Predictors of Adult Outcomes in Cognitively Gifted Individuals with Autism Spectrum Disorder

Thursday, May 12, 2016: 5:30 PM-7:00 PM
Hall A (Baltimore Convention Center)
J. Kaboski1, J. Gilger2 and M. Cain3, (1)University of Notre Dame, Notre Dame, IN, (2)School of Social Sciences, Humanities & Arts, University of California - Merced, Merced, CA, (3)Psychology, University of Notre Dame, South Bend, IN
Background:   Although the past few decades have seen an increasing interest in gifted children with ASD, adult outcomes of this population remain a mystery.  It may seem natural to presume that cognitively exceptional students would be successful in adulthood, regardless of their ASD diagnosis; however, there has not been any scientific confirmation of this presumption.  This study is an attempt to fill this gap in the literature.

Objectives:  The overall objective of this quantitative study was to (1) descriptively compare adult outcomes between gifted and non-gifted individuals with ASD and (2) identify key factors that predict postsecondary outcomes in gifted individuals with ASD.

Methods:   This project utilized the National Longitudinal Transition Study 2 (NLTS2).  The data were collected from a nationally representative sample of children who qualified for special education services under the primary diagnosis of autism.  Participants were 13-17 of age at the start of the data collection and 21-25 at conclusion.  Giftedness was defined as having either: (1) scored above 90thpercentile on any of the subtests on the Woodcock Johnson III achievement test; or (2) qualified for gifted/talented programs offered by the students’ school.  Regression analyses were performed on various adult outcomes: romantic relationship, employment, wage, college enrollment, and residential independence.  All adult outcomes were analyzed using logistic regression except for wage, which could be modeled using linear multiple regression.  All predictors were entered in one step.

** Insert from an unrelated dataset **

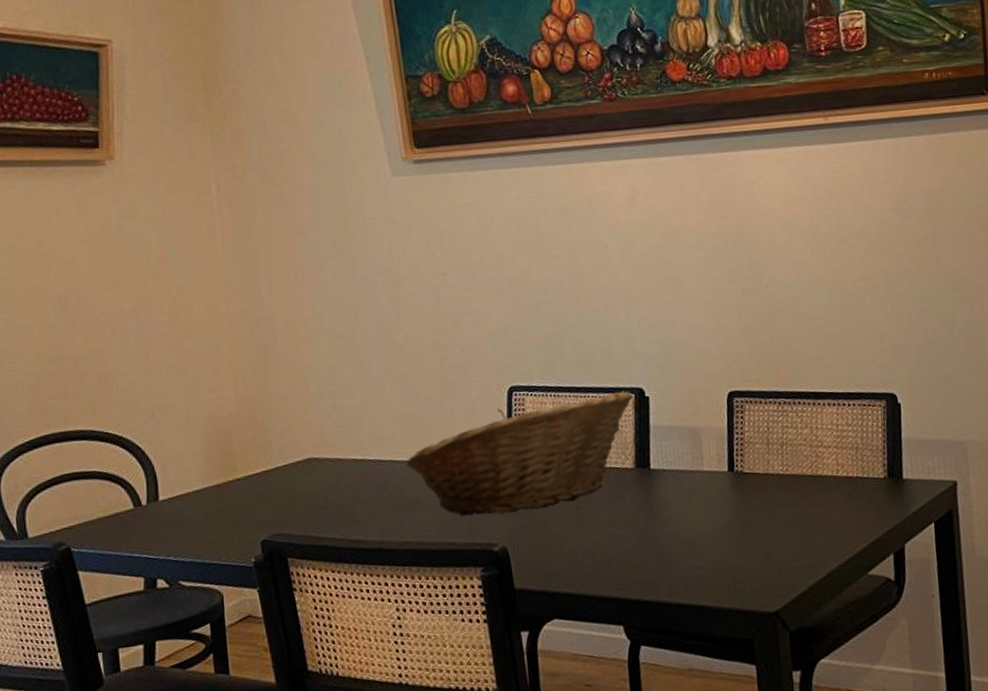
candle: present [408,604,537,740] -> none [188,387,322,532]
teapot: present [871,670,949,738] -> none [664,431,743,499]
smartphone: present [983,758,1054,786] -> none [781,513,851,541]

Results:  Of the 440 individuals with ASD in this sample, 62 (14%) met the criteria for gifted.  Only 11% of the gifted, and 7% of the non-gifted reported ever being married or in a romantic relationship; this difference was not statistically significant.  In all the other adult outcome domains, gifted adults demonstrated significantly favorable results compared to their non-gifted counterparts: higher employment rate, wages, residential independence, and college enrollment.  Surprisingly, in the regression analysis using adult outcomes as dependent variable and giftedness as the primary predictor, giftedness was no longer significant when other factors such as maternal education and living skills were included in the model.  Most notably, mother’s college education was consistently significant for most of the adult outcome domains considered.  The only exception was college enrollment: being gifted was significant - along with having a mother who graduated from college, utilizing educational services in childhood, and having higher mental functioning.

Conclusions:   Cognitively gifted adults fared better than their non-gifted counterparts in a number of outcomes as predicted; however upon closer examination, it appears that their success may not necessarily be attributable to giftedness per se but to other factors that are correlated to giftedness, such as maternal college education and educational services received in childhood.  Further exploration with a special focus on environmental factors that could serve as potential points of intervention – such as health insurance, school services, medication use, and characteristics of schools – will be reported in the full presentation.